Is It Okay to Have a Crush When You’re in a Relationship?
I asked a guy friend of mine, "What's this thing going on between us?," which I refer to as crush (it's actually more than that for me) and he called it sexual tension. Does this mean he just wants to hump me and offer nothing else? It’s weird, though, he says he would never touch me because I'm not single. What do you think this all means?
Dear Ms. Curious,First off, if you're “not single” (aka in a relationship); why are you concerned with what this "thing" is with another man? If you're in a committed relationship there shouldn't be any room for other "things." Beyond what's going on with the guy, the real question is what's going on with YOU!
From what you wrote it seems like you're interested in some "thing" or, as you put it, a "crush." How would your BF feel about this "thing" between you and this other man? More specifically, how would he feel about you calling it a crush, which means you feel something and it's not just the guy chasing you.
Whether you call it a crush and he calls it sexual tension, you're basically playing with fire. If there's an underlying attraction on both sides and you're trying to stay in your current relationship, then your best bet is to stay clear of this other guy. It can only lead to trouble. One drunken night or emotional argument with your BF and you could potentially cross the line with this crush.
This "thing" makes it seem as if you're not fulfilled in your current relationship and see something in this other guy that piques your interest—be it physical, emotional, whatever. Again, if you're committed to your current relationship you need to re-evaluate things and do what's best for you. Personally, I'd rather someone break up with me than cheat on me. Not saying you are going to cheat and it may be a "harmless" crush but put the shoe on the other foot and think about how you would feel if your man had a "thing/crush" with another woman.

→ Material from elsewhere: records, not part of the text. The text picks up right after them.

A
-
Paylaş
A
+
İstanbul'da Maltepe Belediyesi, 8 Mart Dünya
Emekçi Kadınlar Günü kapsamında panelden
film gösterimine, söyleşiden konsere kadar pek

As for the question about him calling it sexual tension, it is what it is. I see sexual tension as meaning there's a strong attraction and attraction usually leads to sex—unless someone messes up. LOL Does that automatically mean that's all he wants because he describes your chemistry as sexual tension? I have no idea, you have to be the judge of the extent of the relationship and the underlying emotionally connection between a person to gauge whether or not it's just sex.
The fact of the matter is sex makes things blurry for folks and a man or a woman could feel as if they really like a person when in fact it's the sex they’re curious about. I always say that men's moment of clarity comes after the sex because that's when he's thinking clearer because sex is out of the way, and women's moment of clarity is usually before sex because that's when her guard is up and she's suspicious of the guy's intentions but after sex she thinks he automatically likes her because he slept with her—unfortunately that's not always the case. Sometimes, (for a man) sex is just sex, not a declaration of one’s level of commitment to something serious.
At any rate, my advice to you is to stay clear of this guy—especially if you care anything about your relationship. You don't need the temptation or the distraction. But if you find yourself still thinking about him, then you really need to evaluate your current relationship and see what it is that's missing that you can either fix or need to move on from. No point wasting your time or your BF’s if you’re no longer emotionally invested in the relationship.
Is it okay to have a crush on someone when you’re in a relationship? Do you think it’s a good idea for someone in a relationship to remain friends with a person they have a crush on? Does sexual tension automatically mean that a person only wants sex? Can sexual tension lead to a committed relationship? Do you agree that men’s moment of clarity comes after sex and before for a woman? What advice would you have for this woman?